::: Цитируемый текст :::

Дело не в одном новом жизнеощущении (Пруста или Джойса). Дело в некотором отходе от стихии русской речи — отходе естественном и неосудимом. Нельзя впитывать то, чего вокруг нет. Впитывается иноземное. (Любопытны оттенки этого впитывания: есть немецкий — для русских Берлина; есть французский — для парижан. И при всем том ослабление, даже порча самого русского языка.)

…Эти строки пишутся к концу старого тридцать первого года — к началу нового. Может быть, и случайно так вышло, что перед новым годом особенно вспомнилась молодежь, а может быть, не случайно. Новый год приближается сурово. В нем мы будем дальше жить, каждый трудясь в меру сил, возраста, в пределах вольной и живой личности. Вряд ли жизнь наша будет легче. Вероятнее — что тяжелее. Но что поделать.

Чего же пожелать на новый год? Вот чего: спокойной, скромной, но и с достоинством силы — старым, и средним, и совсем юным. (На юных и особое ударение, им особое сочувствие.) Веры в свое дело, высокого одушевления.

Пусть недоброжелатели осуждают. Благожелатели желают жизни и в нее верят.

СТАРЫЙ БАРИН{166}

«Только что получили телеграмму о уходе нашего общего друга Владимира Николаевича Ладыженского{167} в другой мир. Завтра похороны. Сразу стало тяжело и грустно. Не так уж много нас, действительно любящих друг друга людей! Отслужите панихиду…

Ему будет приятно, что собрались друзья вместе и помолились о нем. На похороны мы поедем. Я напишу обо всем. Он был очень трогателен последнее время. Но уже у него сердце очень плохо работало».

::: Выдержки из данных :::

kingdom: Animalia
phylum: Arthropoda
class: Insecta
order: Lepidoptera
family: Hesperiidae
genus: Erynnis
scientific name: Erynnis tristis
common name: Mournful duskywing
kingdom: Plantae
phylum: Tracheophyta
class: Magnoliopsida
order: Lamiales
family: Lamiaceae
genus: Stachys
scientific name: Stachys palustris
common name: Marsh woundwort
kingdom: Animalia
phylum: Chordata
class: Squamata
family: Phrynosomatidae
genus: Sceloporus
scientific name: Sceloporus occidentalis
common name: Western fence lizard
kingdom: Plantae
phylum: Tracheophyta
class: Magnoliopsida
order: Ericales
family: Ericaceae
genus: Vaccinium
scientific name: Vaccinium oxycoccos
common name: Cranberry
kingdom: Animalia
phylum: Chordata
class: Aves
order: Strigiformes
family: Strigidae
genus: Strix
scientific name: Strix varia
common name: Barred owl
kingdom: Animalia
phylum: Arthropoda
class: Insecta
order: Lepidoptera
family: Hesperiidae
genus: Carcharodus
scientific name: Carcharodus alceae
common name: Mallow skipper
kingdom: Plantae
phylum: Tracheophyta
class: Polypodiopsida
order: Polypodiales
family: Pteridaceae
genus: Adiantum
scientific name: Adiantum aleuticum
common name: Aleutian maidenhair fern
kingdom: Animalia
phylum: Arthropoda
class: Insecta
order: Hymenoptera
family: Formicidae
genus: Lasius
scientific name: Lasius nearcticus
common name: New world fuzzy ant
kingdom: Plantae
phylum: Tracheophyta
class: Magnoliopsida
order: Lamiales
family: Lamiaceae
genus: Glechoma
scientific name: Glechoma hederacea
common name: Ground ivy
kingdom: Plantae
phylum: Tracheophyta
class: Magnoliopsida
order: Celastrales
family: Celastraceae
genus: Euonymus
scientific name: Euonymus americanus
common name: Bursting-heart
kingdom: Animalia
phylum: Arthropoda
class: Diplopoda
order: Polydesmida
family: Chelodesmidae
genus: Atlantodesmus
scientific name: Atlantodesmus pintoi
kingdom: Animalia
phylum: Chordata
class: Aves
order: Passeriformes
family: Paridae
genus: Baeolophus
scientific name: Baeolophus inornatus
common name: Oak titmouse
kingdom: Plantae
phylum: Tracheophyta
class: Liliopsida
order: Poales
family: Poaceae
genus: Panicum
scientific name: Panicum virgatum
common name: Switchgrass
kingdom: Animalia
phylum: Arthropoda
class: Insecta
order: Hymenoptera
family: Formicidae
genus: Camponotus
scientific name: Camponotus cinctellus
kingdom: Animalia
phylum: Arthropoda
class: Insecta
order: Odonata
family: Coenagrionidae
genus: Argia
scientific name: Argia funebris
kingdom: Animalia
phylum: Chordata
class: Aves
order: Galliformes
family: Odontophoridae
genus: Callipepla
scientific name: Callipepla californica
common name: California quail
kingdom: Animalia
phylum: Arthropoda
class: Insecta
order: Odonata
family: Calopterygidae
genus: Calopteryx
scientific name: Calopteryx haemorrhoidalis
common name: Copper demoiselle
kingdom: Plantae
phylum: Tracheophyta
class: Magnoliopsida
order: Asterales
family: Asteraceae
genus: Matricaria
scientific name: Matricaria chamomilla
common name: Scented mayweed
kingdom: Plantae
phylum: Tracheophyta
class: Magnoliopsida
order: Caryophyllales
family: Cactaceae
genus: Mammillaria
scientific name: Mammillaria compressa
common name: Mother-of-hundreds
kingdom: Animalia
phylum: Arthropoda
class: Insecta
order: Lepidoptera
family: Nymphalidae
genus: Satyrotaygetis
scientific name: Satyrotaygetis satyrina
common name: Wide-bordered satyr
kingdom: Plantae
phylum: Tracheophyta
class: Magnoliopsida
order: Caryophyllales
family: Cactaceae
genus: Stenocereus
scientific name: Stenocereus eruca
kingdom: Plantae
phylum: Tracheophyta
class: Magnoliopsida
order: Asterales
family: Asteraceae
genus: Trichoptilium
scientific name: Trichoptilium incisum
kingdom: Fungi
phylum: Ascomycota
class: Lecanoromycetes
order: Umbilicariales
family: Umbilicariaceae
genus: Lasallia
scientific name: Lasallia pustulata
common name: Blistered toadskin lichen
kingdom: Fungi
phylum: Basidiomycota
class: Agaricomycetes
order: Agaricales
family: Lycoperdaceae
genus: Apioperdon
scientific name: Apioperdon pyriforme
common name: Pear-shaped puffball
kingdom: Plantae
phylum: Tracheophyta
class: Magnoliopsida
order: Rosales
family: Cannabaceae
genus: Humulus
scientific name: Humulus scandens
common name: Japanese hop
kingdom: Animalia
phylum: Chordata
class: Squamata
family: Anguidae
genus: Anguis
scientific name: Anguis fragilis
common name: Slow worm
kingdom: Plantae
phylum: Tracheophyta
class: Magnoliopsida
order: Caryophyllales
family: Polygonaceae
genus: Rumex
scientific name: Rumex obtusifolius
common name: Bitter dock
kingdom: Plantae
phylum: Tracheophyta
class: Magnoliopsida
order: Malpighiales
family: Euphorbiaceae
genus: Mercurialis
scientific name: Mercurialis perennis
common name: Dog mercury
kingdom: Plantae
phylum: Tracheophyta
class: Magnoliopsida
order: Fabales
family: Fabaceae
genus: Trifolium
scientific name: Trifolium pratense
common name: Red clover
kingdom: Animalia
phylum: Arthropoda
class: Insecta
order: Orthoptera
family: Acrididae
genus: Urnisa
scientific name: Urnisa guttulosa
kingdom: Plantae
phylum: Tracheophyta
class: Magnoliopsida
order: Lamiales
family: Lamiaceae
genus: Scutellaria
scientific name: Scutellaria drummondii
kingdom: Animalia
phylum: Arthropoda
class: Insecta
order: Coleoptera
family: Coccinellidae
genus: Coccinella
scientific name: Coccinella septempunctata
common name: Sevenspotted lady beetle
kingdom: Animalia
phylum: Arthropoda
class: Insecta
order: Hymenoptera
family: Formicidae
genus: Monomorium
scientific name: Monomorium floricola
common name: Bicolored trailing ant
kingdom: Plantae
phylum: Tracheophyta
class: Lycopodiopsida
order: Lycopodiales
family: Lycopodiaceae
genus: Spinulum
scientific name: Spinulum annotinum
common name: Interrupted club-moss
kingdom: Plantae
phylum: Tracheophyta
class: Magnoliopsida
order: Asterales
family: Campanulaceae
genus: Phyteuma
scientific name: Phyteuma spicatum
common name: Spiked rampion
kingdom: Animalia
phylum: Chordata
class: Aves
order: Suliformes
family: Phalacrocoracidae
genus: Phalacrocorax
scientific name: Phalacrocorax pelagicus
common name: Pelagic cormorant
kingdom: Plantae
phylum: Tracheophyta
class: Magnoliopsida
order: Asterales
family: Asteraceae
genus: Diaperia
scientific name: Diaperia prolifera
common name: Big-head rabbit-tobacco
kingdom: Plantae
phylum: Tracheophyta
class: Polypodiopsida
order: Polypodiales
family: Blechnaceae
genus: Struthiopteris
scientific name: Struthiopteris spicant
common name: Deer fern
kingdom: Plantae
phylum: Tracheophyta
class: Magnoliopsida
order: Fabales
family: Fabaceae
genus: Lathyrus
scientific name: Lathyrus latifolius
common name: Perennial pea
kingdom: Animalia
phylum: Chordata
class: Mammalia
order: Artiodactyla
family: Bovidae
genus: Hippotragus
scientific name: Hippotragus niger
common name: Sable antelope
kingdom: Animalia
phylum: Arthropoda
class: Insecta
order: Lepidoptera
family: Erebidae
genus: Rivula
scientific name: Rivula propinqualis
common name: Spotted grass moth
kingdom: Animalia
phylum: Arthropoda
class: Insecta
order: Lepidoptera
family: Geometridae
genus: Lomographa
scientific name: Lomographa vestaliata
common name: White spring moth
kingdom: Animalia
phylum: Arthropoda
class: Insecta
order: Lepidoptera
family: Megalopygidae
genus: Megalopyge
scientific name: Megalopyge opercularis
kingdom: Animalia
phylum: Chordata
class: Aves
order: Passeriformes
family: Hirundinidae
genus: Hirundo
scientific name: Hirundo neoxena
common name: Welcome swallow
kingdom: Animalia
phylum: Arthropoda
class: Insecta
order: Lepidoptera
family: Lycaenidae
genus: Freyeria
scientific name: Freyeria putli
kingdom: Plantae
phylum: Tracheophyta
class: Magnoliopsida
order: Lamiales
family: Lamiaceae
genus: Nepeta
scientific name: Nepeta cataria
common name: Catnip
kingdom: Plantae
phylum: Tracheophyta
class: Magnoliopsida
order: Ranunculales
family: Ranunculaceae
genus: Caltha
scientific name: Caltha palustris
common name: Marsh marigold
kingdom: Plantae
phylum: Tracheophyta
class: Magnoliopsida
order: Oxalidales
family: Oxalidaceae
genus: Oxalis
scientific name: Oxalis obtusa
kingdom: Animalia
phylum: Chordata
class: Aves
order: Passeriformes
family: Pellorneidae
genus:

:::

Условие задания 1:
Перепишите из цитируемого текста дословно отрывок, который начинается со слов «Чего же пожелать» и заканчивается словами «дело, высокого одушевления.».
Условие задания 2:
О чьём уходе в другой мир сообщает телеграмма, приведённая в цитируемом тексте?

Итоговый ответ 1:
Чего же пожелать на новый год? Вот чего: спокойной, скромной, но и с достоинством силы — старым, и средним, и совсем юным. (На юных и особое ударение, им особое сочувствие.) Веры в свое дело, высокого одушевления.

Итоговый ответ 2:
Владимира Николаевича Ладыженского.